You know how you get these "big" anniversaries, and your thoughts turn to what you're going to write, and how it's going to be different this time and how you're going to make that day stick out as something important and all of this and all of that and run on forever...

but then, all of a sudden, it's here, and you're like...

ugh.

Today actually marks an entire year of being on LJ. A whole FUCKING year. For an ENTIRE YEAR now I've found the comfort in companionship that I didn't have with My Earthly Shell or The Eolian Harp. An entire year has come and gone since I realized I could never stop journaling. An entire year gone by as I've prattled away my station in life.
365 days.

The Past puts the Future in perspective. My current life is slowly drawing to a close. My new life looms just over the horizon.

I'm feeling a new sense of dread with work. All sorts of new taskings, briefs to give, answers to find, and actions all hanging on the wings of other's schedules and other's whims. I hate having things unfinished, leaving strap hangers dangling if you will... The past several days I've gone home and been in bed within a couple hours...waking for a bit around 9, 10 pm, then going back and just...laying there.

It's a very releasing situation...to lay awake and not worry about the thoughts keeping you awake, knowing you won't suffer from a lack of sleep because of it...

The cost is any sense of productivity, of gaining anything from the day.

Yes...this life is drawing to a close and it feels like I'm on life support. I don't care like I used to. Every day it seems there's just a hint more dissatisfaction. Every day I feel a little more rushed, stranded, and less successful.

The next annivesary...well there won't be one...not here to be read at least. This time next year I'll be *gone*. This life will be over and I will be on my transistionary trail...doing my "rebuilding/system check".
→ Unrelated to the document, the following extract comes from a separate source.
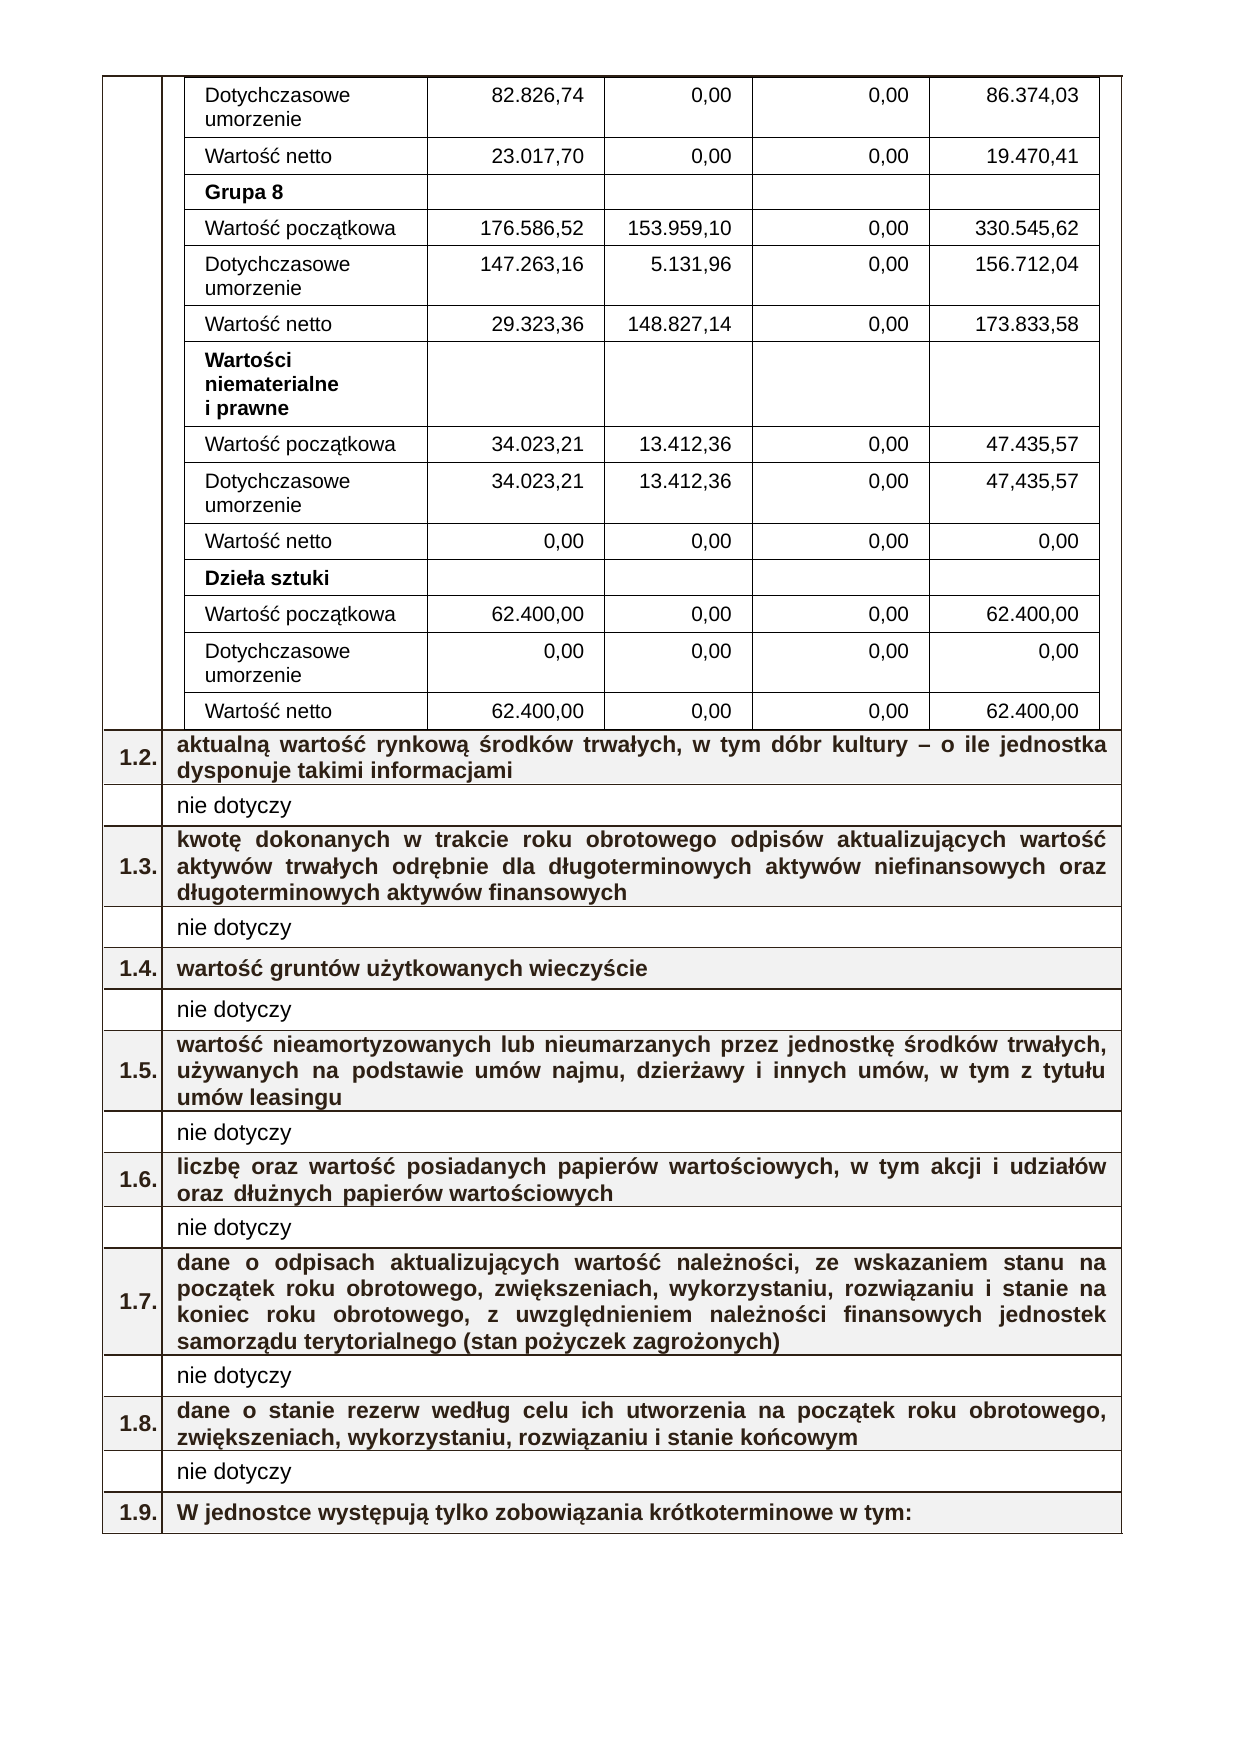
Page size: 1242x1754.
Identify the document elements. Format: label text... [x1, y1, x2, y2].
It's unsettling. 287 days until I am officially released from active duty. For a while I relished coming into work each day and crossing off the days. Now it's just...it isn't enough. I've got nine months before things really kick into high gear and the days drag on and on. Those little annoyances that never used to phase me...they're starting to edge there way in.

Next week is the Mt. Fuji trip and I went through some arguments with the PAC NCOIC about it--because of my damn achilles. He thought that I wasn't going because of my injury and got rather pissed off when i told him I was going to have the doc clear me to go. Whatever. Things have just gotten buggy around here lately...and I've had talks with people, it's not just me.

I was really looking forward to this trip...and now this drama has stolen most of that anticipation. It feels like just another work related incident at this point and I think that pisses me off more than anything.
At the very least it doesn't help my mindset any.

Hopefully the trip does some good for my soul. I could definitely use some spiritual type cleansing.